Interaction with our friends gradually dwindled; he pushed away some very close friends in fits of temper. Ill humor was a constant companion.
In and out of various professions, Ray had difficulty working with others. It wasn’t until he brought his business home in 2007, that I noticed his inability to organize and keep track of details. Never one to tolerate messiness, his desk was a maze of phone messages and incomplete business plans.
I was at a loss to know what had happened to my precious husband. In December of 2010, I saw a blurb on the Internet about a former NFL player who had CTE. It took me to the case studies Drs. McKee, Stern, Cantu and Chris Nowinski had done on former athletes who were diagnosed with CTE. The symptoms and behavior matched Ray’s. I was and am so grateful to them for making their findings known.
The spring of 2011, Ray was diagnosed with dementia due to the concussions he sustained in professional football. We finally had our answer to the questions of “what” and “why.” The feelings of helplessness mounted as Ray’s symptoms worsened. The medicines available could only promise to stave off the march of the disease temporarily.

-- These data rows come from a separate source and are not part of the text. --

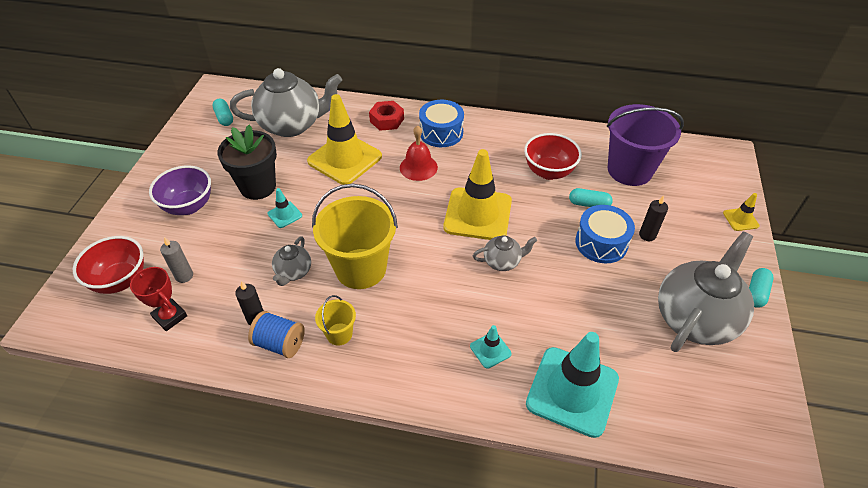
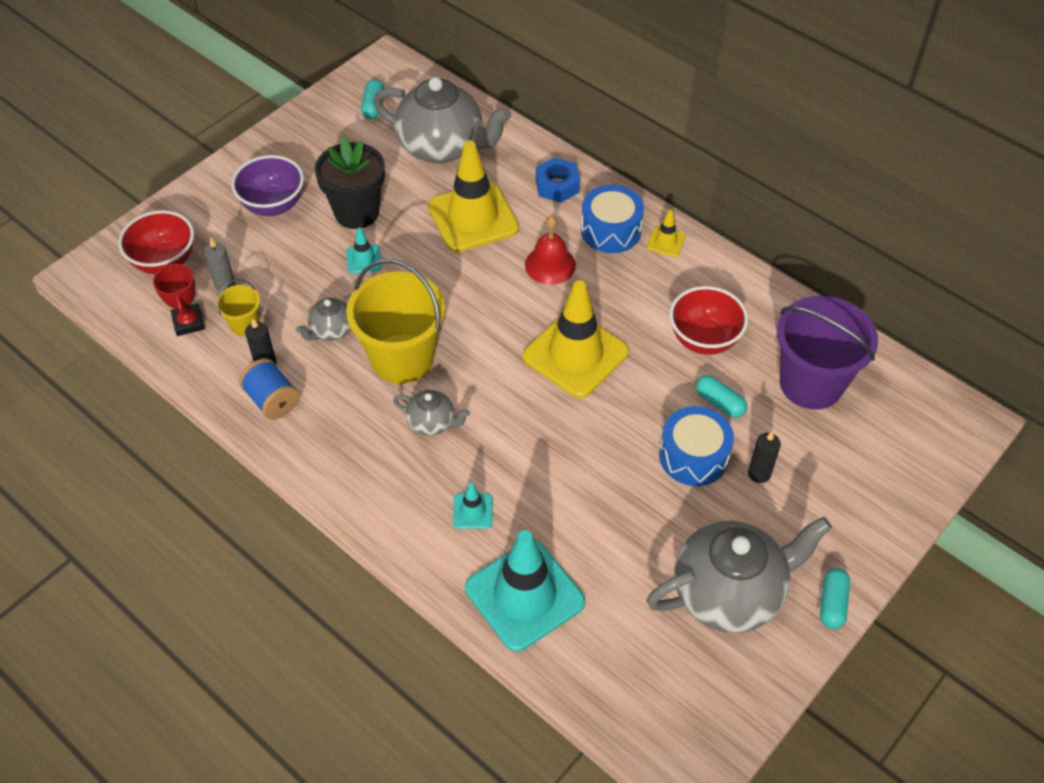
camera: 30 degrees right, 5 degrees up
(339, 334) = (334, 419): yellow bucket -> yellow bucket (244, 324)
(387, 120) = (557, 185): red nut -> blue nut
(502, 262) = (560, 423): grey teapot -> grey teapot (432, 423)
(740, 219) = (900, 511): yellow traffic cone -> yellow traffic cone (666, 242)
(756, 293) = (832, 603): turquoise capsule -> turquoise capsule turned 45 degrees counterclockwise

With the conviction that his time on earth was complete and that he was “ready to meet” his Lord and Savior, Jesus Christ, Ray took his life on April 19, 2012. The subsequent autopsy revealed moderately severe CTE in Ray’s brain.
I hope and pray that sharing Ray’s story has helped you understand what a devastating disease CTE is and how important the work that the Concussion Legacy Foundation and BU CTE Center are doing. Please consider doing all that you can to help in educating your friends and promoting this research.
Most of all, to God, be the glory! For He sustained us through a difficult time with His peace and provision.